Rises in phosphate stimulates increased release of FGF-23 from osteocyte (NF loop) –> increases phosphate excretion therefore countering the rise. - important.

Calcitriol release is increased by low phosphate levels. FGF-23 down regulates production of calcitriol, whereas if calcitriol production increases, this upregulates the production of FGF-23 and this will upregulate phosphate excretion. There are also additional PTH interactions.

See diagram.

Question 15

Briefly, describe disorder of Calcium.

Answer 15

• Normal range 2.2mM
• Hypocalcaemia (below 2.2mM)
• Hypercalcaemia (above 2.6mM)

Both are common in hospitalised patients.

Question 16

What are the clinical features of hypercalcaemia?

Answer 16

• depression, fatigue, anorexia, nausea, vomiting
• abdominal pain, constipation
• renal calcification (kidney stones)
• bone pain

In severe cases:
- cardiac arrhythmias, cardiac arrest

‘Painful bones, renal stones, abdominal groans, and psychic moans’ - to help remember

Question 17

What are some causes of hypercalcaemia?

Answer 17

The most common causes:

• in ambulatory patients (not hospitalised): primary hyperparathyroidism
• in hospitalised patients (already seriously ill): malignancy

Less common causes include:

• hyperthyroidism
• excessive intake of Vitamin D

Question 18

Describe primary hyperparathyroidism.

Answer 18

It is usually due to a benign adenoma in one or more parathyroid glands. It’s often detected on screening - many patients are asymptomatic.

Around 10% of patients present with clinical evidence of bone disease. 10-20% of patients present with kidney stones. It is resolved by the surgical removal of the affected gland(s).

Question 19

How would hypercalcaemia occur as a result of malignancy (aleready quite ill)?

Answer 19

Hypercalcaemia is a common problem in malignancy.

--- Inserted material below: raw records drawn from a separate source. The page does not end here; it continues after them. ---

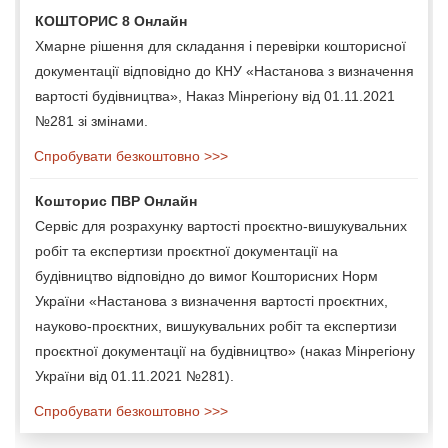
КОШТОРИС 8 Онлайн
Хмарне рішення для складання і перевірки кошторисної
документації відповідно до КНУ «Настанова з визначення
вартості будівництва», Наказ Мінрегіону від 01.11.2021
№281 зі змінами.
Спробувати безкоштовно >>>
Кошторис ПВР Онлайн
Сервіс для розрахунку вартості проєктно-вишукувальних
робіт та експертизи проєктної документації на
будівництво відповідно до вимог Кошторисних Норм
України «Настанова з визначення вартості проєктних,
науково-проєктних, вишукувальних робіт та експертизи
проєктної документації на будівництво» (наказ Мінрегіону
України від 01.11.2021 №281).
Спробувати безкоштовно >>>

The tumour may secrete a PTH-related peptide, which will bind to and activate the PTH receptor. This will lead to persistent PTH receptor activation, promoting the release of calcium from the bone, causing hypercalcaemia.

Question 20

Glossary

Answer 20

• Bone mineral density (BMD). The amount of mineral in bone tissue. Can be measured in a scanning process called dual-energy X-ray absorptiometry (DXA or DEXA). Low BMD indicates increased fracture risk.
• Calcitriol (1,25(OH)2 vitamin D3). The active hormonal form of vitamin D. Released into the circulation after hydroxylation in the kidney. Calcitriol increases absorption of calcium from the GI tract and acts in synergy with PTH on bone to increase release of calcium from bone mineral into the circulation.
• Osteopenia. Loss of bone mineral density. Occurs with aging due to excess of reabsorption over bone formation. With continuing loss of BMD, osteopenia will become osteoporosis.
• Osteoporosis. Severe loss of BMD leading to thinner, weaker bone and increased fracture risk.
• Parathyroid gland. Four small glands located on the back of the thyroid. Secrete parathyroid hormone in response to decreases in plasma calcium.
• Parathyroid hormone (PTH). Maintains plasma calcium within physiological limits. Decreases in plasma [Ca] increase PTH secretion, and vice versa. Has complex action on bone, promoting remodelling. At higher doses PTH promotes reabsorption, releasing calcium into the circulation. PTH also increases the enzymatic activation of vitamin D (calcitriol) in the kidney.
• Vitamin D. Strictly speaking, a hormone not a vitamin. Synthesised in skin in presence of sunlight but can also be obtained in the diet. Dietary or skin-synthesized vitamin D is biologically inert. It is converted into a prohormone (25(OH) vitamin D3) by the liver, which, in turn, is converted into the active form (1,25(OH)2 vitamin D3, or calcitriol) by a hydroxylase enzyme in the kidney.